• SET PROBLEM:
Reproduce every one of the records below word for word, leaving each line unchanged.

• MATERIAL FOR THIS EXERCISE:
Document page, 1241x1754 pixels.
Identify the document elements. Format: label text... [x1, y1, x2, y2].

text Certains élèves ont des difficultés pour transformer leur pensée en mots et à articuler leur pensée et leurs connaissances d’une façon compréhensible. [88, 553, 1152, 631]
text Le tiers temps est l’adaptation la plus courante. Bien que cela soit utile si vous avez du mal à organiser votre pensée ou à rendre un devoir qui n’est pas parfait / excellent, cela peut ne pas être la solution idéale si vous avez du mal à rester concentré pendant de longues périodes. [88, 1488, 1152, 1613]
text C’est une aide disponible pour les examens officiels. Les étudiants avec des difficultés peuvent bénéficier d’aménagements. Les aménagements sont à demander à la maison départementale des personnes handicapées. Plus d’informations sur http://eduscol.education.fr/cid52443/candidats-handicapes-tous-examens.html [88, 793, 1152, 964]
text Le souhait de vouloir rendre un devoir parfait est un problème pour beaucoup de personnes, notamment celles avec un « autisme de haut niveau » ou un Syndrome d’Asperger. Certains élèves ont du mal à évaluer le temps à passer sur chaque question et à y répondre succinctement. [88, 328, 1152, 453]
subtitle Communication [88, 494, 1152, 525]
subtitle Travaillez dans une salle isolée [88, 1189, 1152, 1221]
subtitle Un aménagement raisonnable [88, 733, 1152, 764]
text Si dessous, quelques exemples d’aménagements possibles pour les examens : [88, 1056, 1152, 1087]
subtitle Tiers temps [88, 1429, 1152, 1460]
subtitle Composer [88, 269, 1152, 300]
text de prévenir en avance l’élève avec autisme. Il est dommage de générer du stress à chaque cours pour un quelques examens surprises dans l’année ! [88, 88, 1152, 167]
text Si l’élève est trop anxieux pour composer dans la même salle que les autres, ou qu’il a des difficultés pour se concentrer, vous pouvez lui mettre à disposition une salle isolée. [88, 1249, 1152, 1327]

• RESPONSE:
Document page, 1241x1754 pixels.
Identify the document elements. Format: label text... [x1, y1, x2, y2].

text Certains élèves ont des difficultés pour transformer leur pensée en mots et à articuler leur pensée et leurs connaissances d’une façon compréhensible. [88, 553, 1152, 631]
text Le tiers temps est l’adaptation la plus courante. Bien que cela soit utile si vous avez du mal à organiser votre pensée ou à rendre un devoir qui n’est pas parfait / excellent, cela peut ne pas être la solution idéale si vous avez du mal à rester concentré pendant de longues périodes. [88, 1488, 1152, 1613]
text C’est une aide disponible pour les examens officiels. Les étudiants avec des difficultés peuvent bénéficier d’aménagements. Les aménagements sont à demander à la maison départementale des personnes handicapées. Plus d’informations sur http://eduscol.education.fr/cid52443/candidats-handicapes-tous-examens.html [88, 793, 1152, 964]
text Le souhait de vouloir rendre un devoir parfait est un problème pour beaucoup de personnes, notamment celles avec un « autisme de haut niveau » ou un Syndrome d’Asperger. Certains élèves ont du mal à évaluer le temps à passer sur chaque question et à y répondre succinctement. [88, 328, 1152, 453]
subtitle Communication [88, 494, 1152, 525]
subtitle Travaillez dans une salle isolée [88, 1189, 1152, 1221]
subtitle Un aménagement raisonnable [88, 733, 1152, 764]
text Si dessous, quelques exemples d’aménagements possibles pour les examens : [88, 1056, 1152, 1087]
subtitle Tiers temps [88, 1429, 1152, 1460]
subtitle Composer [88, 269, 1152, 300]
text de prévenir en avance l’élève avec autisme. Il est dommage de générer du stress à chaque cours pour un quelques examens surprises dans l’année ! [88, 88, 1152, 167]
text Si l’élève est trop anxieux pour composer dans la même salle que les autres, ou qu’il a des difficultés pour se concentrer, vous pouvez lui mettre à disposition une salle isolée. [88, 1249, 1152, 1327]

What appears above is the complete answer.